We succeeded in taking that picture, and, if you look at it, you see a dot. That’s here. That’s home. That’s us. On it, everyone you ever heard of, every human being who ever lived, lived out their lives. The aggregate of all our joys and sufferings, thousands of confident religions, ideologies and economic doctrines, every hunter and forager, every hero and coward, every creator and destroyer of civilizations, every king and peasant, every young couple in love, every hopeful child, every mother and father, every inventor and explorer, every teacher of morals, every corrupt politician, every superstar, every supreme leader, every saint and sinner in the history of our species, lived there – on a mote of dust, suspended in a sunbeam.

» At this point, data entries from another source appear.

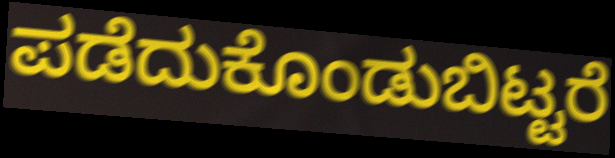
ಪಡೆದುಕೊಂಡುಬಿಟ್ಟರೆ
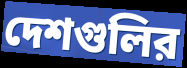
দেশগুলির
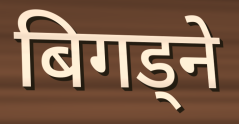
बिगड्ने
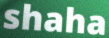
shaha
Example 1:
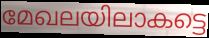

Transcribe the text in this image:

മേഖലയിലാകട്ടെ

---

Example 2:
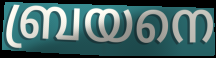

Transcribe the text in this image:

ബ്രയനെ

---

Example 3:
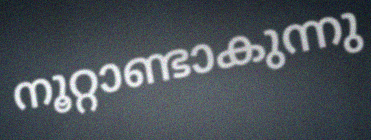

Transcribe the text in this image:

നൂറ്റാണ്ടാകുന്നു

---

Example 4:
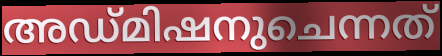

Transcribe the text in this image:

അഡ്മിഷനുചെന്നത്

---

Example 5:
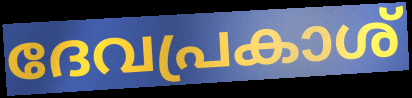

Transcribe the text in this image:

ദേവപ്രകാശ്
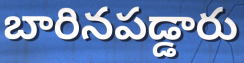
బారినపడ్డారు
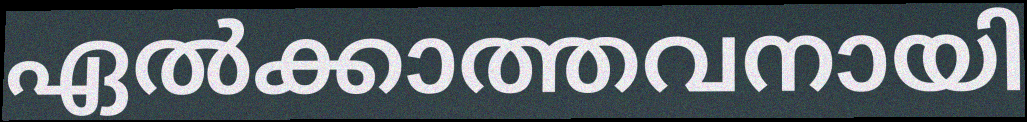
ഏൽക്കാത്തവനായി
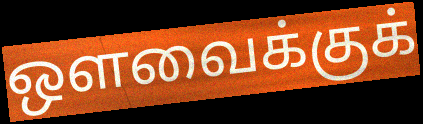
ஔவைக்குக்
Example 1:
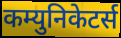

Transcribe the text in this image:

कम्युनिकेटर्स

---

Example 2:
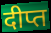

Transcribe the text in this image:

दीप्त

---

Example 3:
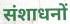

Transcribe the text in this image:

संशाधनों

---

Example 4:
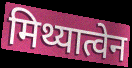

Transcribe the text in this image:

मिथ्यात्वेन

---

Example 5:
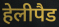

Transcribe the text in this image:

हेलीपैड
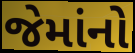
જેમાંનો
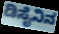
ಡಿಸೈನಿನ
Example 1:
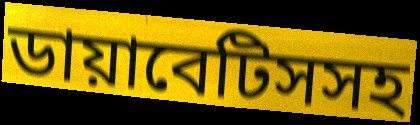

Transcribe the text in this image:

ডায়াবেটিসসহ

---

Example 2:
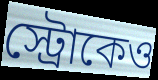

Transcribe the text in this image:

স্ট্রোকেও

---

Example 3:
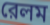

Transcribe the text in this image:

রেলম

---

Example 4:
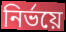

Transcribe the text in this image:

নির্ভয়ে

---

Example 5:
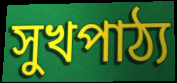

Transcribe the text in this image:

সুখপাঠ্য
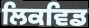
ਲਿਕਵਿਡ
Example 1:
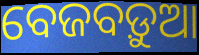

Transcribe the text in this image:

ବେଜବଡ଼ୁଆ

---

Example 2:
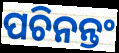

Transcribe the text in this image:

ପଚିନନ୍ତଂ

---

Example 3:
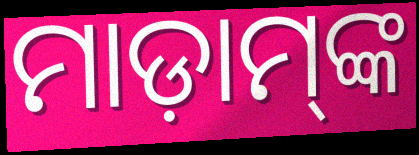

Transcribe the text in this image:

ମାଡ଼ାମ୍‌ଙ୍କ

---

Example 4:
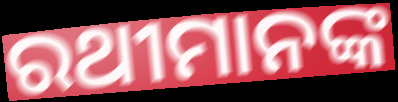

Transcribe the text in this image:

ରଥୀମାନଙ୍କ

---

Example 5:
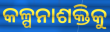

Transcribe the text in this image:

କଳ୍ପନାଶକ୍ତିକୁ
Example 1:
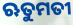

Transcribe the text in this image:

ଋତୁମତୀ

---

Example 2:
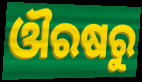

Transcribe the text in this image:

ଔରଷରୁ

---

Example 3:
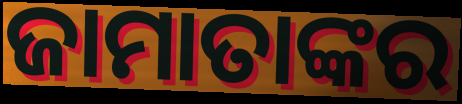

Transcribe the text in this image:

ଜାମାତାଙ୍କର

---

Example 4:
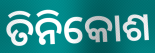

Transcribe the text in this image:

ତିନିକୋଶ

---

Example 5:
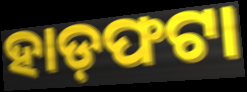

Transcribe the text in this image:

ହାଡ଼ଫଟା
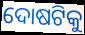
ଦୋଷଟିକୁ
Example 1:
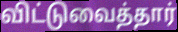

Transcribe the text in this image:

விட்டுவைத்தார்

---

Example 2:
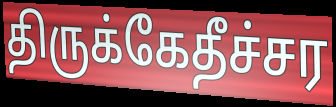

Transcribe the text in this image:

திருக்கேதீச்சர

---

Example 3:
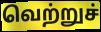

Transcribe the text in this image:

வெற்றுச்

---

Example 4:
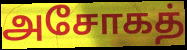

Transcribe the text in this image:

அசோகத்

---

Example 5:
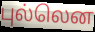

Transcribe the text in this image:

புல்லென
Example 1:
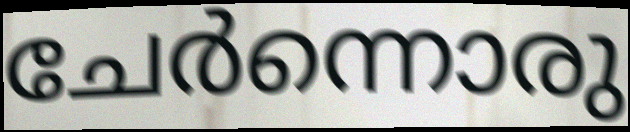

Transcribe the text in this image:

ചേർന്നൊരു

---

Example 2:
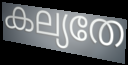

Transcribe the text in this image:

കല്യതേ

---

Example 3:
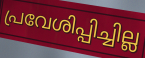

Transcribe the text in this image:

പ്രവേശിപ്പിച്ചില്ല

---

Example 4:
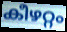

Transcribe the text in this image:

കീഴറ്റം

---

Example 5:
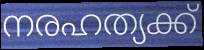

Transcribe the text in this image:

നരഹത്യക്ക്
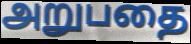
அறுபதை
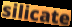
silicate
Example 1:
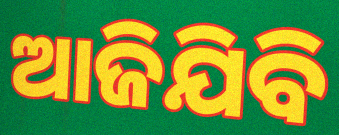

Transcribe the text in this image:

ଆଜିଯିବି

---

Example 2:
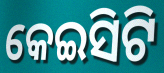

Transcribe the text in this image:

କେଇସିଟି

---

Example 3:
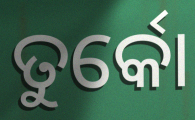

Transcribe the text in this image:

ତୁର୍କୋ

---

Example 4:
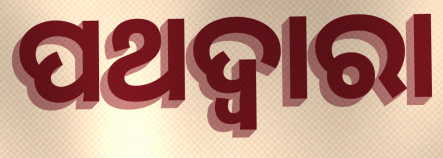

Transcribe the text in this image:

ପଥଦ୍ଵାରା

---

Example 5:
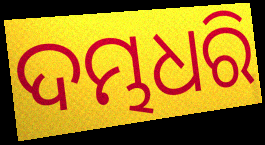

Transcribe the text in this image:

ଦମ୍ଭଧରି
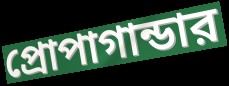
প্রোপাগান্ডার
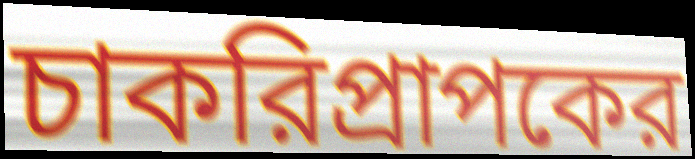
চাকরিপ্রাপকের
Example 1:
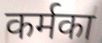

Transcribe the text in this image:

कर्मका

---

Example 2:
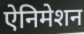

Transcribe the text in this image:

ऐनिमेशन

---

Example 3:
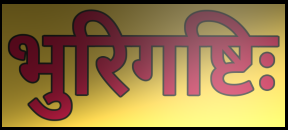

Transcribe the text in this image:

भुरिगष्टिः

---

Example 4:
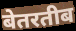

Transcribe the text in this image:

बेतरतीब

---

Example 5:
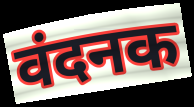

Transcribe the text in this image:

वंदनक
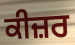
ਕੀਜ਼ਰ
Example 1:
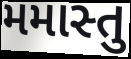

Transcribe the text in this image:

મમાસ્તુ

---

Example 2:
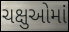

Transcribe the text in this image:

ચક્ષુઓમાં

The Earth is a very small stage in a vast cosmic arena. Think of the rivers of blood spilled by all those generals and emperors so that in glory and in triumph they could become the momentary masters of a fraction of a dot. Think of the endless cruelties visited by the inhabitants of one corner of the dot on scarcely distinguishable inhabitants of some other corner of the dot. How frequent their misunderstandings, how eager they are to kill one another, how fervent their hatreds. Our posturings, our imagined self-importance, the delusion that we have some privileged position in the universe, are challenged by this point of pale light.
[…] To my mind, there is perhaps no better demonstration of the folly of human conceits than this distant image of our tiny world. To me, it underscores our responsibility to deal more kindly and compassionately with one another and to preserve and cherish that pale blue dot, the only home we’ve ever known.
We only get one home. There aren’t any other planets anywhere we can move to. This is it. How about we do more to take care of it? It’s not up to one person or one country or one people alone to do it, we have to work together. As one.